I came into TEC in 1999, and vowed to seek to be a faithful pastor and to do what I could to uphold communion evangelical-catholicism and to promote reconciliation. While I am now happily in a parish which wants to grow into a positive Anglicanism and in a diocese led by a holy and pastoral, orthodox bishop, I feel more and more on the larger scene that I have once again failed. That will teach me not to adopt highfalutin ambitions!
I watch with grief the nastiness which possesses the Episcopalian soul from left and right, the political expedience of the Establishment and the sheer bloody mindedness of the opposition and wonder “How many anyone be saved when the Son of Man comes?”
The leadership of TEC is narrow-minded and sectarian, safe in belief in its “particularism” and obsessed with sexualism.
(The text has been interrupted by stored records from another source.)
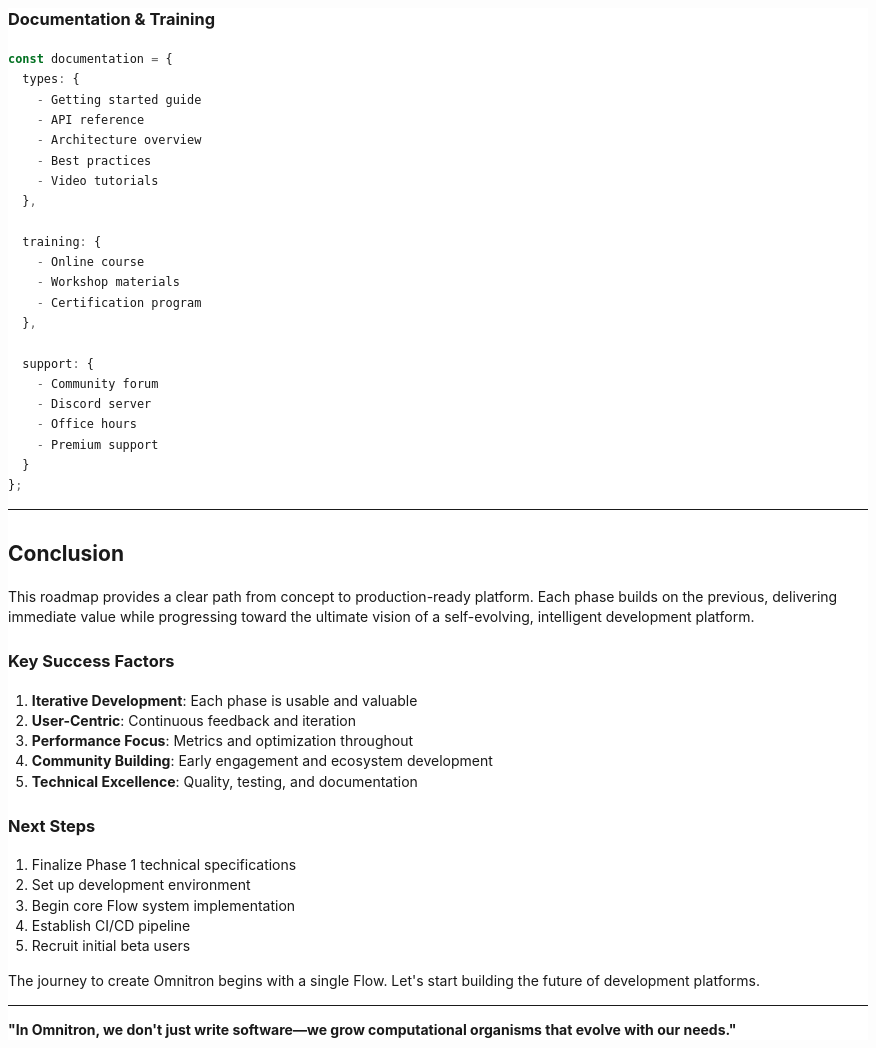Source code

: ### Documentation & Training

```typescript
const documentation = {
  types: {
    - Getting started guide
    - API reference
    - Architecture overview
    - Best practices
    - Video tutorials
  },

  training: {
    - Online course
    - Workshop materials
    - Certification program
  },

  support: {
    - Community forum
    - Discord server
    - Office hours
    - Premium support
  }
};
```

---

## Conclusion

This roadmap provides a clear path from concept to production-ready platform. Each phase builds on the previous, delivering immediate value while progressing toward the ultimate vision of a self-evolving, intelligent development platform.

### Key Success Factors

1. **Iterative Development**: Each phase is usable and valuable
2. **User-Centric**: Continuous feedback and iteration
3. **Performance Focus**: Metrics and optimization throughout
4. **Community Building**: Early engagement and ecosystem development
5. **Technical Excellence**: Quality, testing, and documentation

### Next Steps

1. Finalize Phase 1 technical specifications
2. Set up development environment
3. Begin core Flow system implementation
4. Establish CI/CD pipeline
5. Recruit initial beta users

The journey to create Omnitron begins with a single Flow. Let's start building the future of development platforms.

---

**"In Omnitron, we don't just write software—we grow computational organisms that evolve with our needs."**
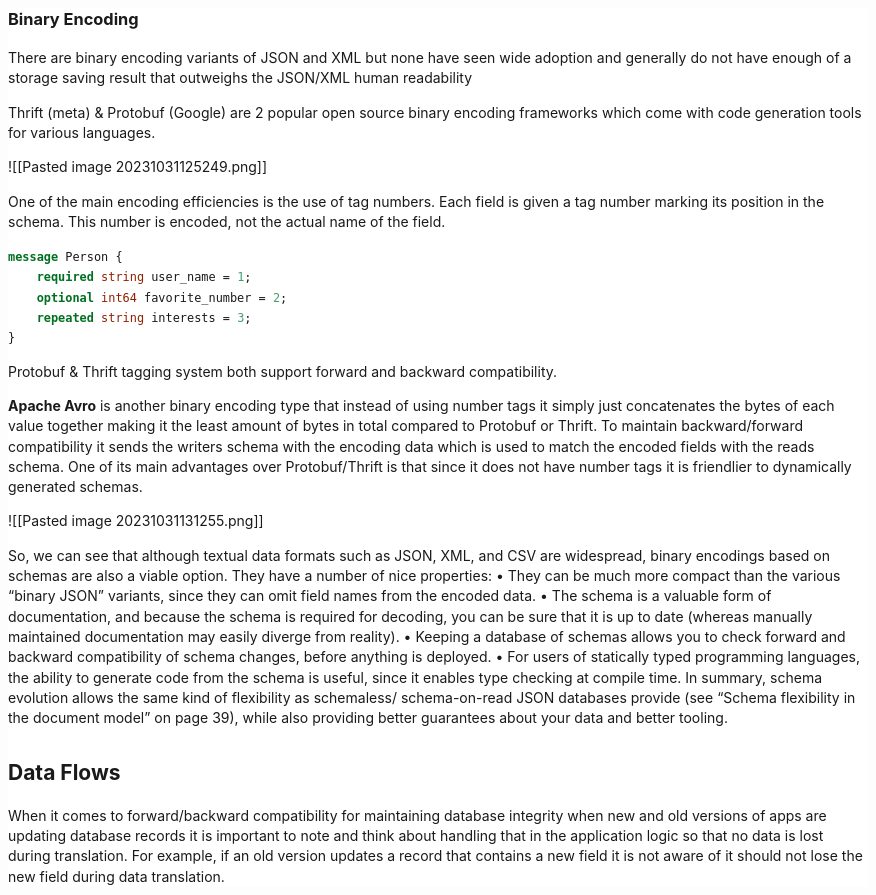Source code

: ### Binary Encoding

There are binary encoding variants of JSON and XML but none have seen wide adoption and generally do not have enough of a storage saving result that outweighs the JSON/XML human readability

Thrift (meta) & Protobuf (Google) are 2 popular open source binary encoding frameworks which come with code generation tools for various languages.

![[Pasted image 20231031125249.png]]

One of the main encoding efficiencies is the use of tag numbers. Each field is given a tag number marking its position in the schema. This number is encoded, not the actual name of the field. 

```protobuf
message Person {
	required string user_name = 1;
	optional int64 favorite_number = 2;
	repeated string interests = 3;
}
```

Protobuf & Thrift tagging system both support forward and backward compatibility. 

**Apache Avro** is another binary encoding type that instead of using number tags it simply just concatenates the bytes of each value together making it the least amount of bytes in total compared to Protobuf or Thrift. To maintain backward/forward compatibility it sends the writers schema with the encoding data which is used to match the encoded fields with the reads schema. One of its main advantages over Protobuf/Thrift is that since it does not have number tags it is friendlier to dynamically generated schemas.

![[Pasted image 20231031131255.png]]

So, we can see that although textual data formats such as JSON, XML, and CSV are
widespread, binary encodings based on schemas are also a viable option. They have a
number of nice properties:
• They can be much more compact than the various “binary JSON” variants, since
they can omit field names from the encoded data.
• The schema is a valuable form of documentation, and because the schema is
required for decoding, you can be sure that it is up to date (whereas manually
maintained documentation may easily diverge from reality).
• Keeping a database of schemas allows you to check forward and backward compatibility
of schema changes, before anything is deployed.
• For users of statically typed programming languages, the ability to generate code
from the schema is useful, since it enables type checking at compile time.
In summary, schema evolution allows the same kind of flexibility as schemaless/
schema-on-read JSON databases provide (see “Schema flexibility in the document
model” on page 39), while also providing better guarantees about your data and better
tooling.

## Data Flows 

When it comes to forward/backward compatibility for maintaining database integrity when new and old versions of apps are updating database records it is important to note and think about handling that in the application logic so that no data is lost during translation. For example, if an old version updates a record that contains a new field it is not aware of it should not lose the new field during data translation.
The opposition has been inoculated with the virus of intolerance and is equally sectarian in a world-wide ambition.
How may we remain faithful to the belief that the Church is visible, is One, Holy, Catholic and Apostolic in such a context? How may one evangelize and propose the truth which is in Christ Jesus to a watching world which is not unaware of the brutality of our struggles?
Is Bishop Duncan a martyr? The Early Church taught that those who sought martyrdom were not martyrs. I believe that Bishop Duncan has deliberately sought martyrdom to prove his point. That he has indeed proved his point is neither here nor there. From the very beginnings of this conflict in the 60s the opposition has adopted political tactics, some of them as bad as those we witness in the present election, and has spectacularly failed. The Establishment has been much better at the game.
But who needs a church which merely replicates the strife, alarums and excursions of “Main Street” without providing the solutions offered by the Gospel? Who needs a schism which provides nothing but a fortress for like-minded politically conservative people who interpret the Gospel through the lens of right-wing Republicanism? Who needs a Christian Community which is so captured by cultural particularism and invests its hope in the myths of the American legend without subjecting that legend to the teachings of the Faith?
Damn it, I am more gloomy than George Bush.